To warmup for blending images with Poisson blending, we first start out with a toy problem: recreate an image by preserving the original gradients.
To do this, we compute the x and y gradients from an image s, then use these gradient values, and the intensity of the top-left corner, to solve the least squares problem of the pixel intensities of the "new" image.
Our objectives can be summarized so (s is the source image, and v is the "new" image):
1. Minimize ( v(x+1,y)-v(x,y) - (s(x+1,y)-s(x,y)) )^2 , aka "let the x-gradients of v match the x-gradients of s".
2. Minimize ( v(x,y+1)-v(x,y) - (s(x,y+1)-s(x,y)) )^2 , aka "let the y-gradients of v match the y-gradients of s".
3. Minimize (v(0,0)-s(0,0))^2 , aka "let the top left corners match in color".
(Click to enlarge)
Now, we blend real images together using Poisson blending and least squares. The idea is the same as described in 2.1; we still want to match x and y-gradients as closely as possible.
But this time, we create a mask for the source image region we wish to blend into the target. From source image pixels in this mask, we use gradients to find their values. The blending constraints are thus:
We take the NSEW neighbors of each pixel in the mask, and match the source image gradients. If a neighbor isn't in the mask, its value is already set as its value in the target image. Setting up these constraints for every pixel in the mask creates a large matrix equation, which we solve using least squares. The resulting values are the values of each pixel in the mask.

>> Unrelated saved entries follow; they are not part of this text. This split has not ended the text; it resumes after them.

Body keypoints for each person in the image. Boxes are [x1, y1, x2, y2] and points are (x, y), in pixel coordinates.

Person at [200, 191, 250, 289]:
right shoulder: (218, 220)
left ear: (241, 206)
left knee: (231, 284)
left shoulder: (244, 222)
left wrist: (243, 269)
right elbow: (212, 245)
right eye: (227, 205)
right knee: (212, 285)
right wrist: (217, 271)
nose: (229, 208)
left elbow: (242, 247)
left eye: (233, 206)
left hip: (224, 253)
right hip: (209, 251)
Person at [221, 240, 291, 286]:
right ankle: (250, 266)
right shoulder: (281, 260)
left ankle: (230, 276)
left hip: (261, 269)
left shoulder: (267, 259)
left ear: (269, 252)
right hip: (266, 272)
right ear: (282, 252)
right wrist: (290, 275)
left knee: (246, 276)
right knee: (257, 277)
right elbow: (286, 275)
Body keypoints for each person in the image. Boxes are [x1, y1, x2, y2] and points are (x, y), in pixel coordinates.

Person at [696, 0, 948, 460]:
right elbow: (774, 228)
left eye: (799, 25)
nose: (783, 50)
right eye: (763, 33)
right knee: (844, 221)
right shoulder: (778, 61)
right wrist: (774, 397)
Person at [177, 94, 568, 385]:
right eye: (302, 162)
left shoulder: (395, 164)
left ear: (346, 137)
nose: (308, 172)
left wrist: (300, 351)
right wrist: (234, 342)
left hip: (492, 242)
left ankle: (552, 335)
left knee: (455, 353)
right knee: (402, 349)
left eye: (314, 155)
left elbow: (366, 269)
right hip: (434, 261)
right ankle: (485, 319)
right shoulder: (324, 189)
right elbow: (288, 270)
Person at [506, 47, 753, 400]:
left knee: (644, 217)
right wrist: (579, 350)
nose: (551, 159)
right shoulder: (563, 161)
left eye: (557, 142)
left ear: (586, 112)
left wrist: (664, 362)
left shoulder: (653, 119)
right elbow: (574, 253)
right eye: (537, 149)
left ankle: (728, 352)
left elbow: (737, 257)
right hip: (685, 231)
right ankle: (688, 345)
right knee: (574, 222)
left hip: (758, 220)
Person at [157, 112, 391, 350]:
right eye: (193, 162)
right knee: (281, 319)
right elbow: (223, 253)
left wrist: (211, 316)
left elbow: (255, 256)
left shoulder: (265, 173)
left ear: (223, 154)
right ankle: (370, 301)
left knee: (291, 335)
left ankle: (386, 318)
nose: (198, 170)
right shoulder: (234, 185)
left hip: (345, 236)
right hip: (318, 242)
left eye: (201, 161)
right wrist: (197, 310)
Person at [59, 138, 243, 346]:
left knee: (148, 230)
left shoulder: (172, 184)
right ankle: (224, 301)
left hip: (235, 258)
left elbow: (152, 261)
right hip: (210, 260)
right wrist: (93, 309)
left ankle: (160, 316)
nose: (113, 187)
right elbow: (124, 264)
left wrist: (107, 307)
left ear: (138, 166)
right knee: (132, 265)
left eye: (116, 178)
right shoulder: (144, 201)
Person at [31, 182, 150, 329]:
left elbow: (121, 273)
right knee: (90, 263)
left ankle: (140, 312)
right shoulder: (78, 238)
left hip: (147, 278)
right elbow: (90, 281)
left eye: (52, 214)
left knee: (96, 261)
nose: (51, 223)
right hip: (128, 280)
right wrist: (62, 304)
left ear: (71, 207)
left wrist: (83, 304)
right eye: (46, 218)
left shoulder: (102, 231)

The Poisson blends work best when the background of the object in the source image and the surrounding area in the target image are of similar color. In the failed Yule Ball image, one can see that the background of the penguin chick is a bit different from the floor of the Yule Ball - the floor is kind of a consistent gray, whereas the snow fades from white to blue. Matching the gradients up on the boundary thus is a little harder, and because we're using least squares, this error propagates a bit into the interior of the image.

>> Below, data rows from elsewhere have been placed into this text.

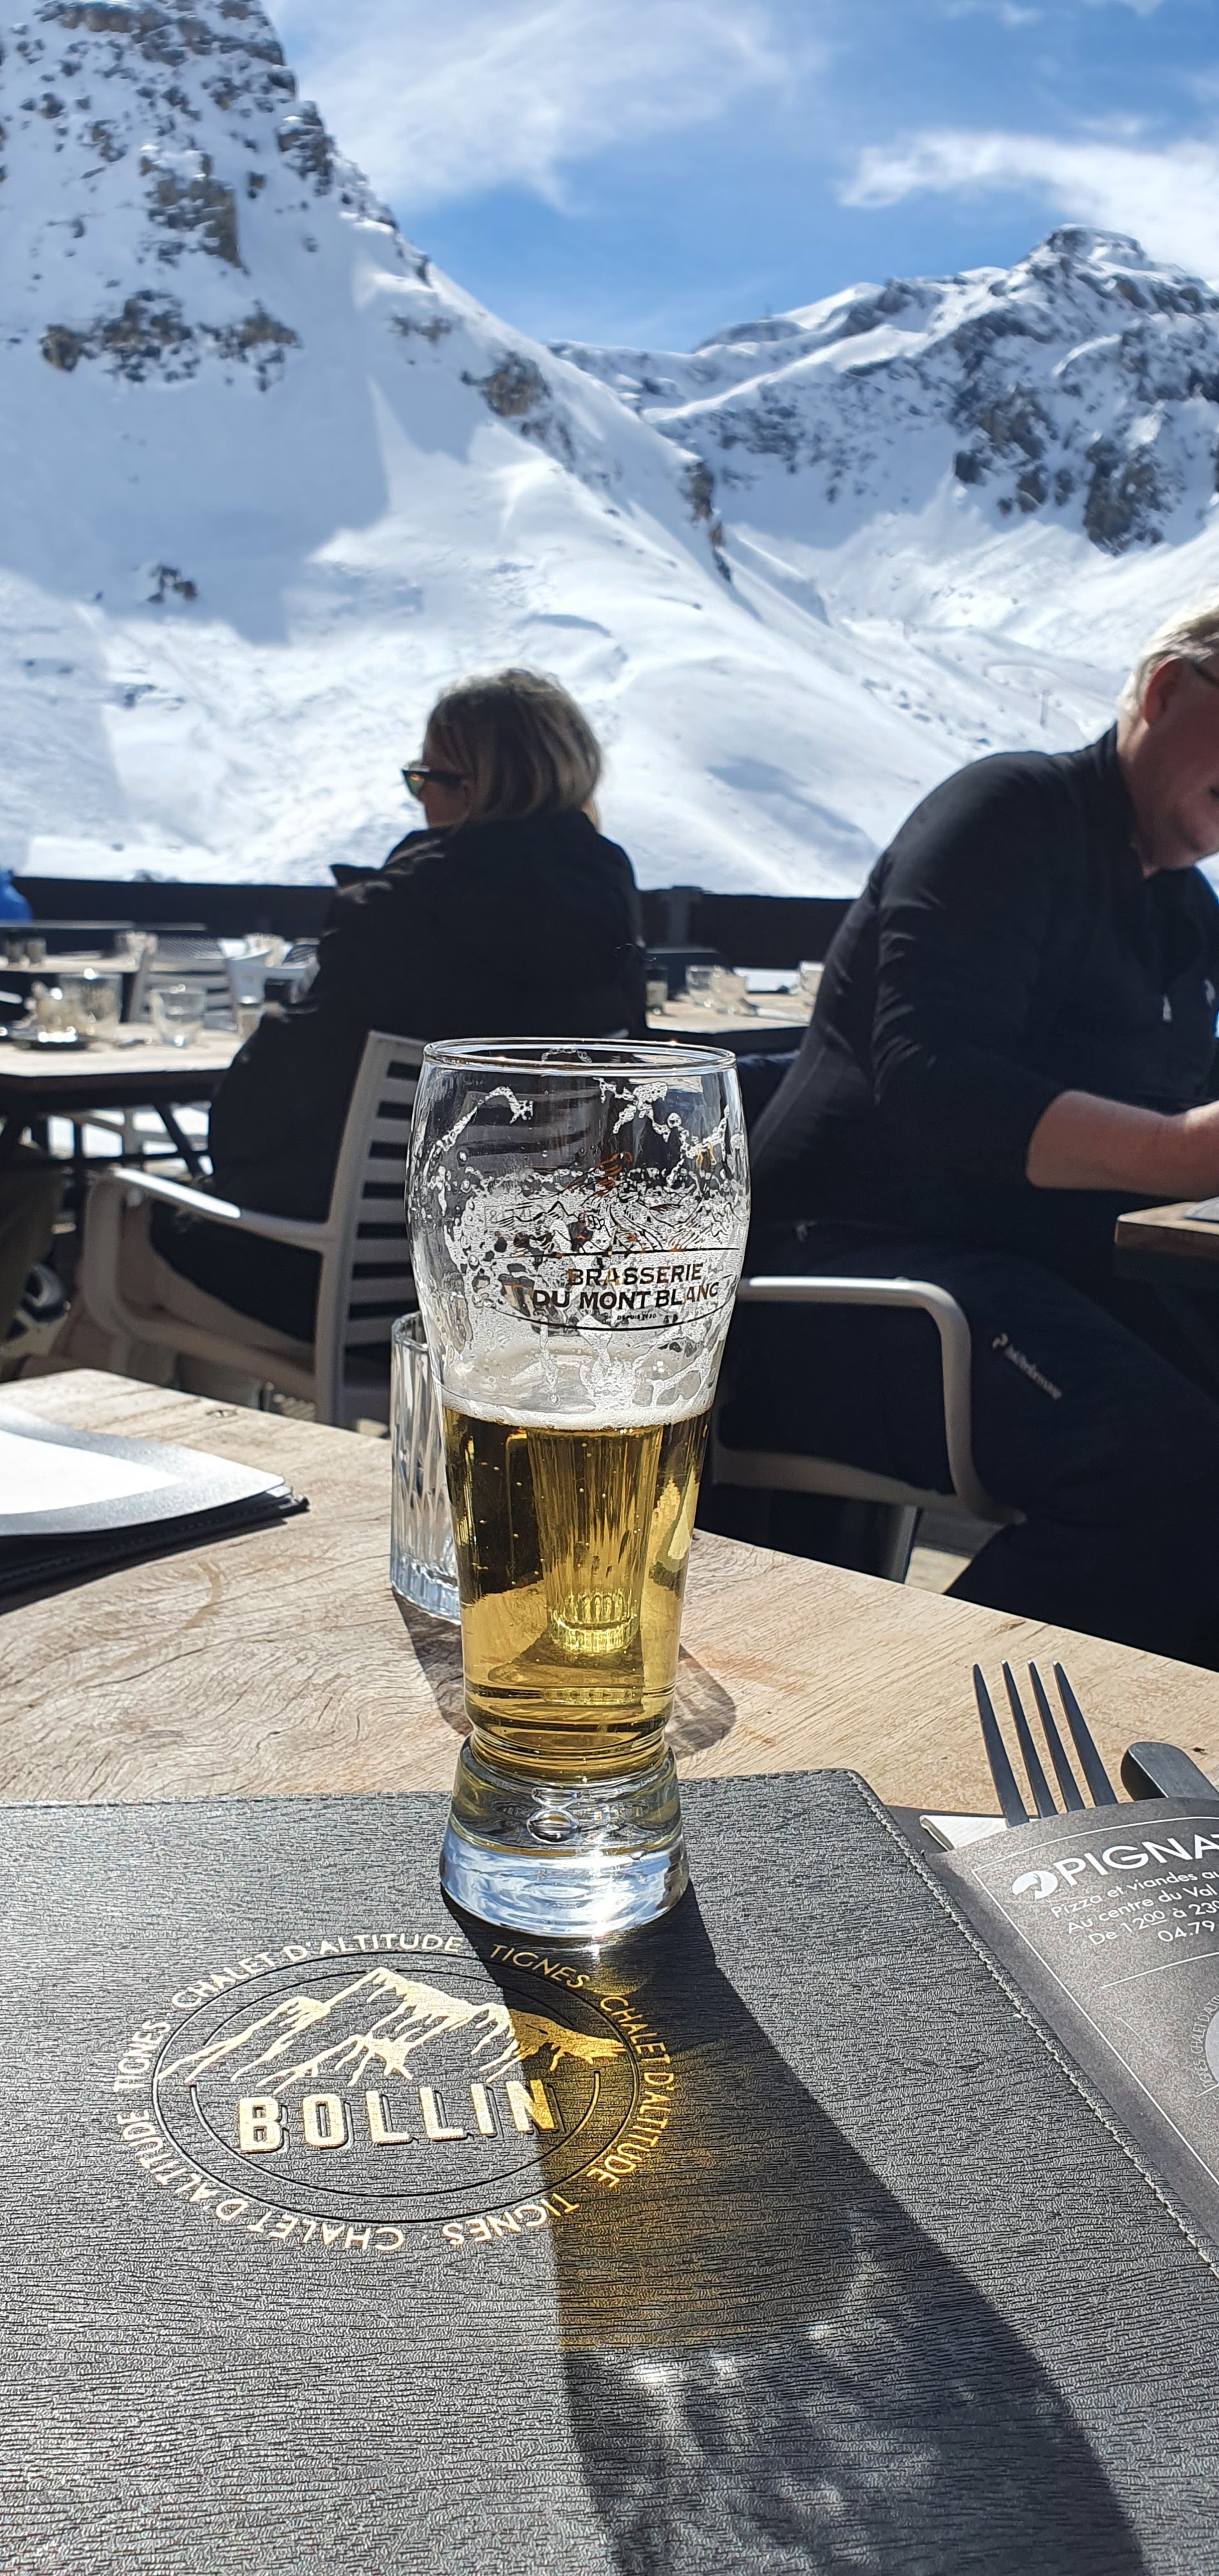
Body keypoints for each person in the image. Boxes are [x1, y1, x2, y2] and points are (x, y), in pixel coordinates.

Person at [723, 598, 1219, 1663]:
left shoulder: (1183, 912)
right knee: (1162, 1468)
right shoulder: (1009, 811)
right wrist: (1180, 1151)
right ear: (1166, 688)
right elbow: (933, 1083)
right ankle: (923, 1733)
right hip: (836, 1271)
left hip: (1017, 1278)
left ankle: (1154, 1750)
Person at [95, 670, 646, 1373]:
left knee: (120, 1229)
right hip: (530, 1304)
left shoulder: (396, 913)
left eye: (426, 779)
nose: (420, 798)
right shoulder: (611, 912)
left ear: (476, 787)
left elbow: (248, 1124)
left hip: (348, 1295)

In this case, the Poisson blend doesn't look very good. This is because the scar from Harry is very shadowy, whereas Luna, the target image, is very brightly lit. The two backgrounds don't match very well, so least squares doesn't work out too well either. So in this particular case, the Laplacian blend is better.
In general, Poisson and Laplacian might fare better in different situations. As mentioned before, gradient domain blending can change the color and intensity of the original source image, so if maintaining color integrity is a top priority, Laplacian pyramid blending might be a better pick. In the blending seam area though, Laplacian actually includes frequencies of both images - so if the source and target images have vastly different frequencies, putting them together with Laplacian might result in a rather funky image. In that case, Poisson blending might be a better choice.
The most important thing I learned from this project was to use software packages and functions intelligently. Do the research. Else you'll be staring at your computer for a million years while it whirs and burns and still nothing happens.